Culture
Kneecap, du rap nord-irlandais au militantisme palestinien


Le trio controversé revendique une constance dans son engagement pro-palestinien, malgré les annulations de concerts et les poursuites judiciaires. Leur notoriété n’a cessé de croître avec la guerre à Gaza.
Le groupe de rap nord-irlandais Kneecap observe une évolution notable dans le soutien public à la cause palestinienne. Rencontrés à Paris avant une représentation, les membres du trio estiment que leur positionnement, constant depuis leurs débuts, rencontre aujourd’hui un écho plus large. Leur popularité a connu une nette augmentation cet été, parallèlement aux polémiques suscitées par leurs prises de parole.
L’un des rappeurs, Mo Chara, reconnaît une hausse de la fréquentation de leurs concerts et de leurs revenus, mais il rejette l’idée d’une instrumentalisation de la situation. Il affirme que le groupe n’a jamais modifié son discours et que c’est le mouvement de solidarité avec la Palestine qui s’est amplifié. La présence du drapeau palestinien sur scène ou les références à cette cause font, selon lui, partie intégrante de leur identité artistique depuis leur formation.

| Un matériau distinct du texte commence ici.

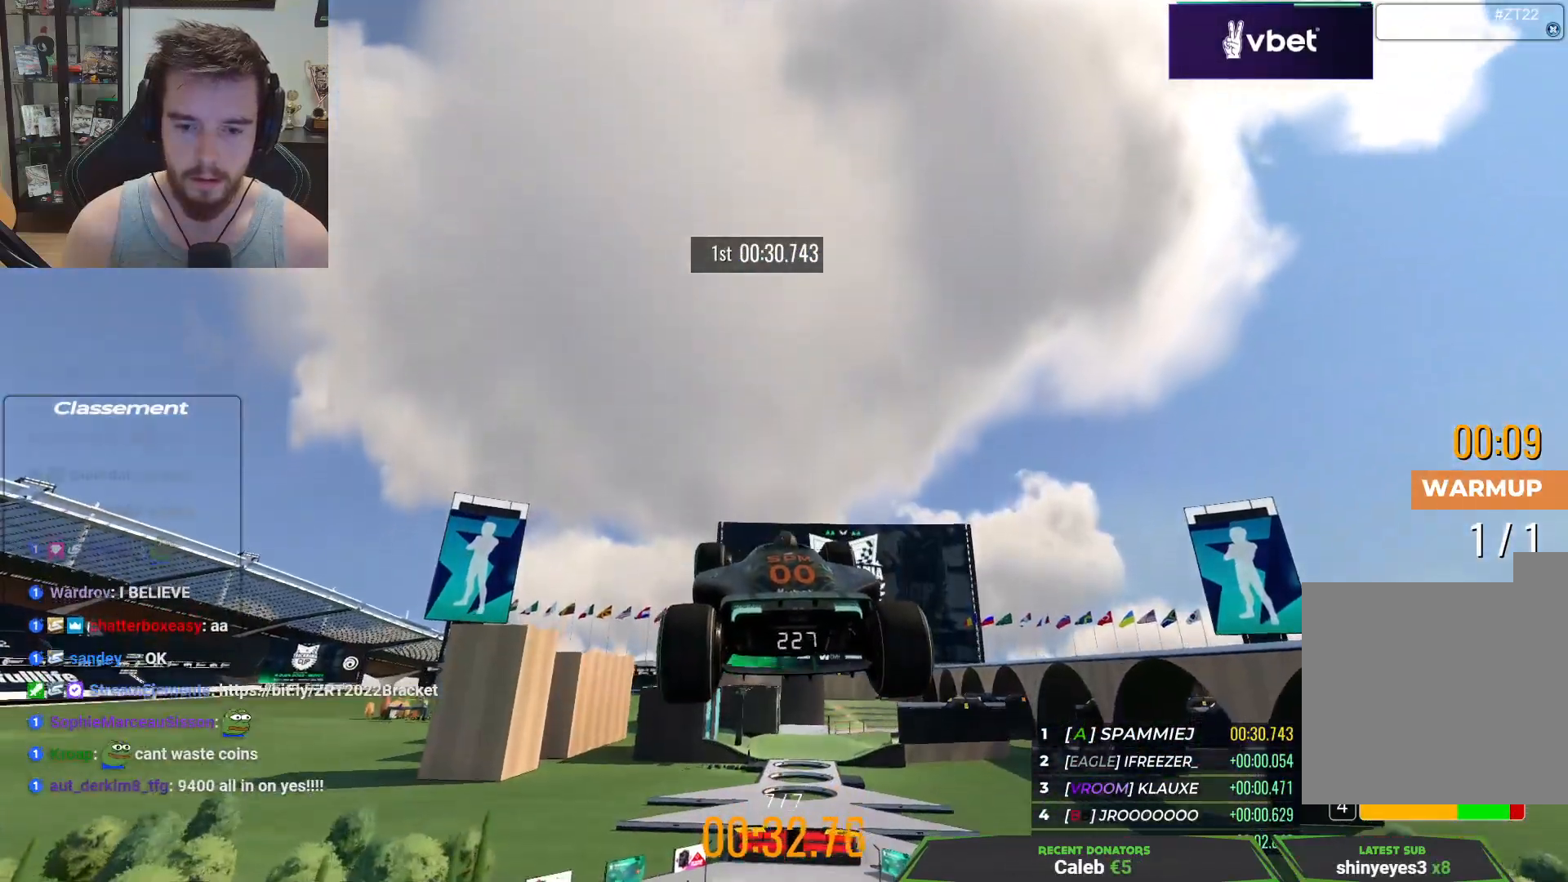
{"keys": ["up"], "events": []}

Cette posture militante n’est pas sans conséquences. Mo Chara fait l’objet d’une enquête antiterroriste au Royaume-Uni pour avoir brandi un emblème du Hezbollah lors d’un concert à Londres en novembre 2024. Il est également accusé d’avoir scandé des slogans favorables au Hamas et au Hezbollah. Le musicien soutient avoir ignoré la nature exacte du drapeau et considère que ses actions sur scène relèvent de la performance artistique et non d’un appel littéral à la violence.
Plusieurs de leurs concerts en Europe ont été annulés, et une tournée américaine a été reportée. Les autorités hongroises leur ont refusé l’entrée sur le territoire, et le Premier ministre britannique a tenté, sans succès, de les faire exclure du festival de Glastonbury. Malgré ces obstacles, le groupe considère désormais ses performances comme des espaces d’expression libre, où le public peut afficher ses convictions.
Fondé à Belfast en 2018, Kneecap s’est fait connaître en mêlant rap en langue irlandaise, provocation et critique politique, notamment envers la présence britannique en Irlande du Nord. Leurs déclarations incendiaires, dont un appel à s’en prendre aux députés lors d’un concert, leur ont valu de vives critiques et des excuses publiques. Leur passage à Coachella en avril dernier avait également suscité la controverse après la projection du message « Fuck Israel, Free Palestine ».
Les membres du groupe estiment que leur notoriété contribue à rendre visibles les Palestiniens, qu’ils jugent trop souvent ignorés par les médias traditionnels. Ils se disent encouragés par la multiplication des voix critiques envers le conflit à Gaza. Mo Chara se montre confiant quant à l’issue des procédures judiciaires le visant, qualifiant l’enquête de « ridicule » et anticipant un non-lieu qui leur permettra de se produire à nouveau sans entrave, y compris aux États-Unis.